Novel diagnostic biomarkers of oxidative stress, ferroptosis, immune infiltration characteristics and experimental validation in ischemic stroke

Abstract

Ischemic stroke (IS) is a prominent type of cerebrovascular disease leading to death and disability in an aging society and is closely related to oxidative stress. Gene expression profiling (GSE222551) was derived from Gene Expression Omnibus (GEO), and 1934 oxidative stress (OS) genes were obtained from the GeneCards database. Subsequently, we identified 149 differentially expressed genes related to OS (DEOSGs). Finally, PTGS2, FOS, and RYR1 were identified as diagnostic markers of IS. Moreover, GSE16561 was used to validate the DEOSGs. Two diagnostic genes (PTGS2 and FOS) were significantly highly expressed, while RYR1 was significantly lowly expressed in the IS group.
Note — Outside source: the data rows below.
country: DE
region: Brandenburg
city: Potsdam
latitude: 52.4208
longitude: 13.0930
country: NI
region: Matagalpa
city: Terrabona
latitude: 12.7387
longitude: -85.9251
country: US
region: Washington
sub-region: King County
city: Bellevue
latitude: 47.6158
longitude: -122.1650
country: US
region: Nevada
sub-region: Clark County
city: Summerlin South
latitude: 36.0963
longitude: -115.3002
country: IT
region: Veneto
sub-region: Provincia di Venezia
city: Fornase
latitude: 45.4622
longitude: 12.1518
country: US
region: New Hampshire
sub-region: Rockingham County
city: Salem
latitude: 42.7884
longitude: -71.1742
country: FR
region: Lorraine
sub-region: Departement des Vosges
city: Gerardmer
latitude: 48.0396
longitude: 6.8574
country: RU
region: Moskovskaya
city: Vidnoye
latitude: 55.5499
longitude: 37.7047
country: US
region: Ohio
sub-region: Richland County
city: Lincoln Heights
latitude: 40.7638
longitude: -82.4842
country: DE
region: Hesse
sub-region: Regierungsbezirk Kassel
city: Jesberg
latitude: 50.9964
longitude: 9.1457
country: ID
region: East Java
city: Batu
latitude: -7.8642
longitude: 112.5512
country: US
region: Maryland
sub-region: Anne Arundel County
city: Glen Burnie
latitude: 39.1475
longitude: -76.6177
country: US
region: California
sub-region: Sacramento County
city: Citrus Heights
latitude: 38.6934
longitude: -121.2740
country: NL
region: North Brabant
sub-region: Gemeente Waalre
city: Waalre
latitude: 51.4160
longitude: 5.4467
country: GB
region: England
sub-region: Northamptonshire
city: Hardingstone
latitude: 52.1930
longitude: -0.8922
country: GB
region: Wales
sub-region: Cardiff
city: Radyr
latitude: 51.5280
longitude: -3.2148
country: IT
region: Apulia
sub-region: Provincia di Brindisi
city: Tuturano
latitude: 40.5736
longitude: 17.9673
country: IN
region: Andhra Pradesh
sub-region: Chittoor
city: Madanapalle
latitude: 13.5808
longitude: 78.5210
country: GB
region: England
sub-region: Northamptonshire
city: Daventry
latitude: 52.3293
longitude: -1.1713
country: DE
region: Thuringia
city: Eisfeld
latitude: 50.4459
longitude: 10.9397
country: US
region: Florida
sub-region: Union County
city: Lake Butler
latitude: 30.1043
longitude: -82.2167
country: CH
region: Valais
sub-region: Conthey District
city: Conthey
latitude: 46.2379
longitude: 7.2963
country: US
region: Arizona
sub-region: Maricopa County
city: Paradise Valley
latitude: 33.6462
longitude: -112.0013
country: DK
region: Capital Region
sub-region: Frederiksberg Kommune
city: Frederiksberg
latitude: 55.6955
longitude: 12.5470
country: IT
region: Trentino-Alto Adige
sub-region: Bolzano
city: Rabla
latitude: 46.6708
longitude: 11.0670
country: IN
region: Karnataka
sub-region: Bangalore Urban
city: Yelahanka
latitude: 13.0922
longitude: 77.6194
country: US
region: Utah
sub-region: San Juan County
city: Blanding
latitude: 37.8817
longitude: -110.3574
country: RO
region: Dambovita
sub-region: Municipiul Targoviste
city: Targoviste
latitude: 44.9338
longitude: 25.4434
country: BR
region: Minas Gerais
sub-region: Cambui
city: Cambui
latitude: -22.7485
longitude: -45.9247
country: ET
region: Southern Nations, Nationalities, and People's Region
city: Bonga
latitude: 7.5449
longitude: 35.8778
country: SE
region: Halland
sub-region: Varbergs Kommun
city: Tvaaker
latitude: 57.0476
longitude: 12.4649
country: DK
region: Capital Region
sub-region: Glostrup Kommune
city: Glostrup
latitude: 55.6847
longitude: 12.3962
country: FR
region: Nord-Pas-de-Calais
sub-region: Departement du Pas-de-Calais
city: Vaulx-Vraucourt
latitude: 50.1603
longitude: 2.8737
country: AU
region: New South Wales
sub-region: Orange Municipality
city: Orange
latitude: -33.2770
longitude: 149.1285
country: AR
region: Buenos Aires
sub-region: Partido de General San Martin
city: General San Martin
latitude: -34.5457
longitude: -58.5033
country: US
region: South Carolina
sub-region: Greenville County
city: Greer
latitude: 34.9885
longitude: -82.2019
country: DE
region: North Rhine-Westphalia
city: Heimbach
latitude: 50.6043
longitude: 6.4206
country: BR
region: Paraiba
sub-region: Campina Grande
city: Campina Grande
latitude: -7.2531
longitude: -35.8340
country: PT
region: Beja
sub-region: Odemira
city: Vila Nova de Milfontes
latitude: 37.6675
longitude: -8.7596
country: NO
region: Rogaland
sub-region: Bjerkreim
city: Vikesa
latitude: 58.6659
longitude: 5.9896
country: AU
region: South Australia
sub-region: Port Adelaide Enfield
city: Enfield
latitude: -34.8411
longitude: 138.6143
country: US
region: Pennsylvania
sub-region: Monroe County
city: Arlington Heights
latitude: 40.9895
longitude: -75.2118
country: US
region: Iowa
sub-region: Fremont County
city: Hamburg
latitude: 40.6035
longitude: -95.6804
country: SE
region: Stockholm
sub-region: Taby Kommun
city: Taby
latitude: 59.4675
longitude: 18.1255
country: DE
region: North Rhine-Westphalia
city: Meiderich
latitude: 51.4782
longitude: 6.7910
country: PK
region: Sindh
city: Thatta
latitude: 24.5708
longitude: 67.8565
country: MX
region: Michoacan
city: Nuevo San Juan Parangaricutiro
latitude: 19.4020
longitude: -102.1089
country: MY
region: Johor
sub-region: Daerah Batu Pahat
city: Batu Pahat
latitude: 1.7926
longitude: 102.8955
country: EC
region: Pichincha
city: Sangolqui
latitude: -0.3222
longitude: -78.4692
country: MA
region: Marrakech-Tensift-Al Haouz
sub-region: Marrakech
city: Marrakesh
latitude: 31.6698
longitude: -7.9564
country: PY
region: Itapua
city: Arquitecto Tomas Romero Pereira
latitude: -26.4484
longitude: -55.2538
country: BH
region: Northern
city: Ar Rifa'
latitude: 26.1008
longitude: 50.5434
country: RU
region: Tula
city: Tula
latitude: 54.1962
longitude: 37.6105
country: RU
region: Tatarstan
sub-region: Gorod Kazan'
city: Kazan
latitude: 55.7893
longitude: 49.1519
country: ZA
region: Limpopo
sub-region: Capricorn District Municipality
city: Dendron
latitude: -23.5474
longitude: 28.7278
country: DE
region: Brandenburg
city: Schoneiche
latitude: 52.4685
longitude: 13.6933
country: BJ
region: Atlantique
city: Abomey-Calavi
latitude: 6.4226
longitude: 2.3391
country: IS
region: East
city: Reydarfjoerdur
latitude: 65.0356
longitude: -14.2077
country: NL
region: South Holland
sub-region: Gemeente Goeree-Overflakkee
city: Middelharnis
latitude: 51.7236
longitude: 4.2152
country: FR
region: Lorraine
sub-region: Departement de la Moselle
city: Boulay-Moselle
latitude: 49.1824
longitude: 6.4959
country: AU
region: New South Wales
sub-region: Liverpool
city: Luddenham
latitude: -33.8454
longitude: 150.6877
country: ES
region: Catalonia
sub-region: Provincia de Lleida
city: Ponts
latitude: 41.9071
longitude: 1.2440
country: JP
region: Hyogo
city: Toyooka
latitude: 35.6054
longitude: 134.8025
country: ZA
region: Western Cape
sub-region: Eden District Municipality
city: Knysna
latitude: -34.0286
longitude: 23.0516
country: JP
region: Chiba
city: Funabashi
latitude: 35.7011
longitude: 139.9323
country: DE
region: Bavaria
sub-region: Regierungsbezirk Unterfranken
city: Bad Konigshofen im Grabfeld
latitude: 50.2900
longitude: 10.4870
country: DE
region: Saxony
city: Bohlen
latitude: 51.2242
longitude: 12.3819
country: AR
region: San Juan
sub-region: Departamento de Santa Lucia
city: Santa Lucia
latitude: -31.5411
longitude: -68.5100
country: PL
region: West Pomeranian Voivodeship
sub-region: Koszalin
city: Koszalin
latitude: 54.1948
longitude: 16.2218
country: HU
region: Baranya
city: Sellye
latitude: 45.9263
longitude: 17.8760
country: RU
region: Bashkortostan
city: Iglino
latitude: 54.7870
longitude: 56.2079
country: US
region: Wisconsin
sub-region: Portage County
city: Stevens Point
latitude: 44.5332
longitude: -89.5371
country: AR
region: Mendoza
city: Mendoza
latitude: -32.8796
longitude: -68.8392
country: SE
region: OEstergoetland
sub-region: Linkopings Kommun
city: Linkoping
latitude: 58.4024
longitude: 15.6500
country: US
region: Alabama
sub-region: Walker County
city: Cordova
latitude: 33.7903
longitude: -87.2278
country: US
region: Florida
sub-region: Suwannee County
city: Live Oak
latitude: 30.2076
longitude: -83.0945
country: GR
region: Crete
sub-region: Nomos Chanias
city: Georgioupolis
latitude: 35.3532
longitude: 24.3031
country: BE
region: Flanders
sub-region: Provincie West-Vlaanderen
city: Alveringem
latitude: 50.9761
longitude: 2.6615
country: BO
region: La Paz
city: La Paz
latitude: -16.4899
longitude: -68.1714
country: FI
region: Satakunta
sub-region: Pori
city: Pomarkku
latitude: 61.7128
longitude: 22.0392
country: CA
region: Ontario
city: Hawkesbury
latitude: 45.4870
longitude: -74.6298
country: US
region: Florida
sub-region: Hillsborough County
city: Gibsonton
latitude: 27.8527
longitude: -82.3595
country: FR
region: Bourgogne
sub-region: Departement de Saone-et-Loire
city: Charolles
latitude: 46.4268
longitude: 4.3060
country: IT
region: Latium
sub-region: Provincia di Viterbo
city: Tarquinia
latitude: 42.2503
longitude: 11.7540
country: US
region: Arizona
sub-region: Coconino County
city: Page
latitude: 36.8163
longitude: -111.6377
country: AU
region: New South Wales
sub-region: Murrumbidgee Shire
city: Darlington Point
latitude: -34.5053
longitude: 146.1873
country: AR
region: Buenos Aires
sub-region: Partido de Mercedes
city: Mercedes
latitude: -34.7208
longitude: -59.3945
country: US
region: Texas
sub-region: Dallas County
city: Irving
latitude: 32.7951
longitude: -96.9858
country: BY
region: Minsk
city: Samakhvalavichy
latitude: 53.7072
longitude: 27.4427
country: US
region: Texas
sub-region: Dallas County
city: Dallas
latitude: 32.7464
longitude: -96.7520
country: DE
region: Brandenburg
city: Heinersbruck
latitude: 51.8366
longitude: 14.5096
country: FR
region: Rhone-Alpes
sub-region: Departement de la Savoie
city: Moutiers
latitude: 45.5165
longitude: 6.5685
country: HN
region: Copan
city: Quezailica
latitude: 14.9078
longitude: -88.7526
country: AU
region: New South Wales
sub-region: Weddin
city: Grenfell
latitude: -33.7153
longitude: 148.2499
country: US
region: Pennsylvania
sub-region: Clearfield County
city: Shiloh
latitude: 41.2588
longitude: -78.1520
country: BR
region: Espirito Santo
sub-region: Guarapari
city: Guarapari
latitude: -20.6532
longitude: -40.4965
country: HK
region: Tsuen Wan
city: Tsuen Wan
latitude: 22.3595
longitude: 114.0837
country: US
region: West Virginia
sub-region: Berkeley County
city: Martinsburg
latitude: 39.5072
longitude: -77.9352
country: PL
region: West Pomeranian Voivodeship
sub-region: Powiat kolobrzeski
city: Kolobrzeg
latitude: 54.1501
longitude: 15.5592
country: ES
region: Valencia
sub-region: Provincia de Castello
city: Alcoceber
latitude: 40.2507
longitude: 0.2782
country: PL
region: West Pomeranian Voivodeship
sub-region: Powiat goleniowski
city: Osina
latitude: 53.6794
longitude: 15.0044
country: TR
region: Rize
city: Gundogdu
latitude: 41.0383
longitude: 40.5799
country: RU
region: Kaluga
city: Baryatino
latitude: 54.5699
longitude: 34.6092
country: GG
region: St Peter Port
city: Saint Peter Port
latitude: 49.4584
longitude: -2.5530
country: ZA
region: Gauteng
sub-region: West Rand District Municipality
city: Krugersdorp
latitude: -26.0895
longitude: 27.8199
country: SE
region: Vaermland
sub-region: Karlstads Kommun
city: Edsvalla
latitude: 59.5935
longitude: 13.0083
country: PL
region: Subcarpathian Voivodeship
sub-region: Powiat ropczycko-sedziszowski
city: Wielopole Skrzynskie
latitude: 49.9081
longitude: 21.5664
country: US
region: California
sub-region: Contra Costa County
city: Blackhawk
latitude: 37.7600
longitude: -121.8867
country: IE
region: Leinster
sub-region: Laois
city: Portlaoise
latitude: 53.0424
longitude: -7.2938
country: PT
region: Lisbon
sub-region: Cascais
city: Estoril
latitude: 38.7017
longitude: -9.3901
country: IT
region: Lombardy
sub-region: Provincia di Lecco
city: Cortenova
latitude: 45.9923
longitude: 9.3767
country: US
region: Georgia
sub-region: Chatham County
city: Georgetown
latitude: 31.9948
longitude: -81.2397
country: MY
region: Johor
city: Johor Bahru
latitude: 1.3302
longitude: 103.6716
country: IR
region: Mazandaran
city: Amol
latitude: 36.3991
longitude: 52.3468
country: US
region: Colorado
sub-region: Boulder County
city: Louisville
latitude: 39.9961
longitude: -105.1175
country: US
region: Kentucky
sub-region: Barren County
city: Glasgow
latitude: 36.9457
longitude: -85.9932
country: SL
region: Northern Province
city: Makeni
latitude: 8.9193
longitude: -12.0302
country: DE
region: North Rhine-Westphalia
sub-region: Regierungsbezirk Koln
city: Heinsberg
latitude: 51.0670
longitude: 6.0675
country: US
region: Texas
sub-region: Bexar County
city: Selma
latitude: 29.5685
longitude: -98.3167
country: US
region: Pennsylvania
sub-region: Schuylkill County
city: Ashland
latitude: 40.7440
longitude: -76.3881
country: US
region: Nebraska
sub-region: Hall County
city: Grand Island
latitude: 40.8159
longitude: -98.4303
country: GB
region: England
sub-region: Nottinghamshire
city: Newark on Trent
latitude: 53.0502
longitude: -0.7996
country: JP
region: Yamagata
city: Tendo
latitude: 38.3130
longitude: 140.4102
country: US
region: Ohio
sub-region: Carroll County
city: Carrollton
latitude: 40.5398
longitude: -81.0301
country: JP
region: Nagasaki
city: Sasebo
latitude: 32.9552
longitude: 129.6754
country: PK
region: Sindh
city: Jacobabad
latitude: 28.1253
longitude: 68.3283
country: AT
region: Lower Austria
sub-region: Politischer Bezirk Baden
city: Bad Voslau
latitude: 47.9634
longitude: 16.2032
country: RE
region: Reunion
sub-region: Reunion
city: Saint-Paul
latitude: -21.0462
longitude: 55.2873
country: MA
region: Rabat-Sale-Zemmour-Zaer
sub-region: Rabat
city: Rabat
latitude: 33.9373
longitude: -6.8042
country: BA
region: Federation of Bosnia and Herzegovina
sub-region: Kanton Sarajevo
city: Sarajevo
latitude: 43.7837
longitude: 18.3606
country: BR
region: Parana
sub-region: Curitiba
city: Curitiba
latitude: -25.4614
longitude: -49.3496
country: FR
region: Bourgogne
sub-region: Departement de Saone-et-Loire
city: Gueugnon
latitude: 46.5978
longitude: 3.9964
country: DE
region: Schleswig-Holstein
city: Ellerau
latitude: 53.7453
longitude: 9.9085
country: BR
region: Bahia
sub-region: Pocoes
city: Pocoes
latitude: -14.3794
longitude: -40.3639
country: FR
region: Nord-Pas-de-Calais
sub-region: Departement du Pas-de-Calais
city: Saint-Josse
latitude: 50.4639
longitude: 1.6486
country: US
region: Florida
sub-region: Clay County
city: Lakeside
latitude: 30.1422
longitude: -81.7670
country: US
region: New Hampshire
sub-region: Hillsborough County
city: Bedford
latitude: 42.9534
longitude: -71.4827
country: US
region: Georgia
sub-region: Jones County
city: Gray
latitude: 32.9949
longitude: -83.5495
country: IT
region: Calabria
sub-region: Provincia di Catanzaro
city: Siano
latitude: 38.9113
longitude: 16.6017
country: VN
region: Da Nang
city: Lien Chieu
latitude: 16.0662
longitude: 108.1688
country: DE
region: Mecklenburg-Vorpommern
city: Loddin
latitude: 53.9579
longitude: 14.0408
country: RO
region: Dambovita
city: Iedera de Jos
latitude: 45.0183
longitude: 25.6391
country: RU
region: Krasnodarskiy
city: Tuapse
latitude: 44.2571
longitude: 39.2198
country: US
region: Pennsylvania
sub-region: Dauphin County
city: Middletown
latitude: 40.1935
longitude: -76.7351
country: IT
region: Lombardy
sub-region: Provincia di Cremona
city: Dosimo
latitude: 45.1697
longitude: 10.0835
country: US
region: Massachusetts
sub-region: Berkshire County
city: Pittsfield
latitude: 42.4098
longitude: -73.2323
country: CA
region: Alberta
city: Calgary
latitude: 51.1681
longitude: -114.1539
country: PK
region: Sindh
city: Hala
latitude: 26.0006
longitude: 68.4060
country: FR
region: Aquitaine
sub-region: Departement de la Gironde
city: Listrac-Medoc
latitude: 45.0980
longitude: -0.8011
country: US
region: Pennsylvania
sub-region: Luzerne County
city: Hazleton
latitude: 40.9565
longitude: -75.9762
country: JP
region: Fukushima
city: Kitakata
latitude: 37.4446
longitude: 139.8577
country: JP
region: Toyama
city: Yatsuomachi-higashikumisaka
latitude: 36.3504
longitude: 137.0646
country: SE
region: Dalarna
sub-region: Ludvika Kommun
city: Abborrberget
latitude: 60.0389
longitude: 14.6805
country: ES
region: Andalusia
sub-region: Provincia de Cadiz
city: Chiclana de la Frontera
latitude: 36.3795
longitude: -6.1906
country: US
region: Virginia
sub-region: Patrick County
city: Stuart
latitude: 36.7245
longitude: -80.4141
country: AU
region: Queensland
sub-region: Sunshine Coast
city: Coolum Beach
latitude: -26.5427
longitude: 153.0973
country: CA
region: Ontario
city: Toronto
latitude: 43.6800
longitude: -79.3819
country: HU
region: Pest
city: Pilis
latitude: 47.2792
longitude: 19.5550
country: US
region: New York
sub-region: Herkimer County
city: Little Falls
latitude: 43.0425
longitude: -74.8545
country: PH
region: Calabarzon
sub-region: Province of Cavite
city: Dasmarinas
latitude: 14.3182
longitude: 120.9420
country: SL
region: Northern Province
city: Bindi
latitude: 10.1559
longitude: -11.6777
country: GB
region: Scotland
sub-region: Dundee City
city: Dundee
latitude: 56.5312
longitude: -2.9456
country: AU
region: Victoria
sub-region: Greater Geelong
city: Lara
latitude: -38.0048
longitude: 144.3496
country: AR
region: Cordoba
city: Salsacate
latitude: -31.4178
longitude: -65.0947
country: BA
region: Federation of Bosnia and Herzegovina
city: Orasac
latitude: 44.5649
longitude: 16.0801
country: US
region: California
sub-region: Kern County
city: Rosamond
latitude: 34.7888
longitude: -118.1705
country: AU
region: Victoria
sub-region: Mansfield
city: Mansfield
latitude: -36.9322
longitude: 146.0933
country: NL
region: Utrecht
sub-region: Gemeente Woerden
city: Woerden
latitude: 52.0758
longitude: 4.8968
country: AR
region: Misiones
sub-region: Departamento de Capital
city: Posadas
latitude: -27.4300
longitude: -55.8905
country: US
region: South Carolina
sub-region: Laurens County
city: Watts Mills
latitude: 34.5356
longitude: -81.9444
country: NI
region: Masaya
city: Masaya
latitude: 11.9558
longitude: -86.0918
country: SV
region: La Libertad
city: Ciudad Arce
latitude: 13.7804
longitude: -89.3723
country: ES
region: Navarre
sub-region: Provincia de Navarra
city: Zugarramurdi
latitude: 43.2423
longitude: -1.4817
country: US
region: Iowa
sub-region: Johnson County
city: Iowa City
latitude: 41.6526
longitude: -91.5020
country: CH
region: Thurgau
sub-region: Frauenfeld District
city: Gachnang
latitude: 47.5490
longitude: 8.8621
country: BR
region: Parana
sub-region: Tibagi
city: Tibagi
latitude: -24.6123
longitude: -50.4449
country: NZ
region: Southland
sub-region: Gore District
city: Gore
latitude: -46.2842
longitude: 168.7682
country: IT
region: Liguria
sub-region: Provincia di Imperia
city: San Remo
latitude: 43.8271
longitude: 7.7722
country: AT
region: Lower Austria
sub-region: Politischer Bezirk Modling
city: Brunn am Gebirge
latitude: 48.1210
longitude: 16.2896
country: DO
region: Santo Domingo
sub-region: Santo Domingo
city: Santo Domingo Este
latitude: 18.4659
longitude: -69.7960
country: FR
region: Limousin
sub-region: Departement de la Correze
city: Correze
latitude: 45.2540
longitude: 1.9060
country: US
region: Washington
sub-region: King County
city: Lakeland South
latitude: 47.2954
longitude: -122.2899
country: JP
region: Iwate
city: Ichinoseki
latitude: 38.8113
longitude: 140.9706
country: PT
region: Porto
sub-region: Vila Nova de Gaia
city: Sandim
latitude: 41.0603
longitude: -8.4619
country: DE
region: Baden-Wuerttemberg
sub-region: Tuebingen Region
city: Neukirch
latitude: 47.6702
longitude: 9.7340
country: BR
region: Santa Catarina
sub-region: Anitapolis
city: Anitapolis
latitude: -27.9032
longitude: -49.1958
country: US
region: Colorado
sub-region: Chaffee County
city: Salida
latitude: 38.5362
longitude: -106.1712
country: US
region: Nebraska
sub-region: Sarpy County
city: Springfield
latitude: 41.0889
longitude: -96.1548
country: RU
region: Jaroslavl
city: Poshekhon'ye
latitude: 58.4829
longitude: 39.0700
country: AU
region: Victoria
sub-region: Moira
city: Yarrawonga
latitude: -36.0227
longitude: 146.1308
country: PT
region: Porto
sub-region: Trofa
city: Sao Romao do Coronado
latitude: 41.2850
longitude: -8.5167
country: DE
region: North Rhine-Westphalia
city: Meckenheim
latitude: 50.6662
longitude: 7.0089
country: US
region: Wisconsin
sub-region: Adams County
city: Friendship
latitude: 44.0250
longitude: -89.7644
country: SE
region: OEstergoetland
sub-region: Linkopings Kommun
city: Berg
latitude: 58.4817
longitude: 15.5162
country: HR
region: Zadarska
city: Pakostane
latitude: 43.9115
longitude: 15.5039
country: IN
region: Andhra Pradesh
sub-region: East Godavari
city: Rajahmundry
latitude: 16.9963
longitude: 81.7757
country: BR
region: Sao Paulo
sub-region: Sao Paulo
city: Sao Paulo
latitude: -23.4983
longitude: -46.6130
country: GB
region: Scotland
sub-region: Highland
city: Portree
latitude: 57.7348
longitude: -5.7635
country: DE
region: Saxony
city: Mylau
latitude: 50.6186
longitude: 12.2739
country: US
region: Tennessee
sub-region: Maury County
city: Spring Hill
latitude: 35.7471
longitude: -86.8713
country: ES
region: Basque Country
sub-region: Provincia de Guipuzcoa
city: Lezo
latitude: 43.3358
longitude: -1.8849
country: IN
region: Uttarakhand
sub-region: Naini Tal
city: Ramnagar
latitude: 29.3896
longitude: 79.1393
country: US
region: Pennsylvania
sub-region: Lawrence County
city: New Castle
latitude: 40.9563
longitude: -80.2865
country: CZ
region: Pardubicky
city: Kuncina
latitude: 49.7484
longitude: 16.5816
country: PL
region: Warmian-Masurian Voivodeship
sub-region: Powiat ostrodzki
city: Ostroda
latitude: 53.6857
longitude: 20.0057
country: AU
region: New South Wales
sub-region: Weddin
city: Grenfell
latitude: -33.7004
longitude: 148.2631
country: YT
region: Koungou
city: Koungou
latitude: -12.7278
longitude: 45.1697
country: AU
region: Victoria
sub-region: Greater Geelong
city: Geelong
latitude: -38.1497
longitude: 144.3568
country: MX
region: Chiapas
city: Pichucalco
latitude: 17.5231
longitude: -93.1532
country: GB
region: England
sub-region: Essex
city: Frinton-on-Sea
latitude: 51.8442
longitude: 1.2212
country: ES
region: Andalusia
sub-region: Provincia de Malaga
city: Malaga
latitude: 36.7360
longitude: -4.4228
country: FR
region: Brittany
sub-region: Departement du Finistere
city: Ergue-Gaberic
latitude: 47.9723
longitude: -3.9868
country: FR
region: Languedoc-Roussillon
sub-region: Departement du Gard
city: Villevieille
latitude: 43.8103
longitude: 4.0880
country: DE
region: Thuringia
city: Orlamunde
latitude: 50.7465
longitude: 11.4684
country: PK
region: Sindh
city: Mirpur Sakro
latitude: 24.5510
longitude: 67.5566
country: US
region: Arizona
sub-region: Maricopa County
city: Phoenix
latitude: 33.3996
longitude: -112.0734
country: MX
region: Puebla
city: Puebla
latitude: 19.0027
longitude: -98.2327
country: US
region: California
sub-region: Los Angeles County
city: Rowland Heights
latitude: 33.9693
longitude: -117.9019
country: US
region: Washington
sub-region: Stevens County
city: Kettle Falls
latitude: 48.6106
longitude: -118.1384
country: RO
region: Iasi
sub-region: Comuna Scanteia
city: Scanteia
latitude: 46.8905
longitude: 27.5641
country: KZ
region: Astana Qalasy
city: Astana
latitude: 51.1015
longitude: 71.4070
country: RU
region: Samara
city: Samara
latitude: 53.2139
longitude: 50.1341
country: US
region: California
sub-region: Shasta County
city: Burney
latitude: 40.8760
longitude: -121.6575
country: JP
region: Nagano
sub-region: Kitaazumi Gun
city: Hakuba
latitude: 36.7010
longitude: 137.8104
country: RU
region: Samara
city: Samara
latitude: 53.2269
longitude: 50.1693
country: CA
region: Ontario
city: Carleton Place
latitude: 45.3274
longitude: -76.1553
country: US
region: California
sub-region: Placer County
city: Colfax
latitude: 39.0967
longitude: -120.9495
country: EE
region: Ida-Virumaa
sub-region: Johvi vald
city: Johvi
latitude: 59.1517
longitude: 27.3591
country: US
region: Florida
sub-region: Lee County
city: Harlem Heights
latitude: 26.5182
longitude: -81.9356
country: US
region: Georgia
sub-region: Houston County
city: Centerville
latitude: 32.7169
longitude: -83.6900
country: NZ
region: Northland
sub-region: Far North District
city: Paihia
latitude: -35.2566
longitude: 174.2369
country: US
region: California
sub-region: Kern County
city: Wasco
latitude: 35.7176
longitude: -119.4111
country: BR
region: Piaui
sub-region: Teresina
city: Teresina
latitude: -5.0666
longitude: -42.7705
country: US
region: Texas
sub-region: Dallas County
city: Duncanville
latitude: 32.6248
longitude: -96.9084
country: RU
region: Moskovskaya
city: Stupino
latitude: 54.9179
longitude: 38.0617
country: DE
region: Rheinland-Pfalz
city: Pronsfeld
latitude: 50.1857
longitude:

Remarkably, immune infiltration characteristics of these three genes were analyzed, and we found that PTGS2, FOS, and RYR1 were mainly correlated with Mast cells activated, Neutrophils, and Plasma cells, respectively. Next, we intersected three DEOSGs with the ferroptosis gene set, the findings revealed that only PTGS2 was a differentially expressed gene of ferroptosis. High PTGS2 expression levels in the infarcted cortex of middle cerebral artery occlusion (MCAO) rats were confirmed by immunofluorescence (IF), western blotting (WB), and Immunohistochemistry (IHC). Inhibition of PTGS2 clearly improved the neurological outcome of rats by decreasing infarct volume, neurological problems, and modified neurological severity scores following IS compared with the controls. The protective effect of silencing PTGS2 may be related to antioxidative stress and ferroptosis. In conclusion, this work may provide a new perspective for the research of IS, and further research based on PTGS2 may be a breakthrough.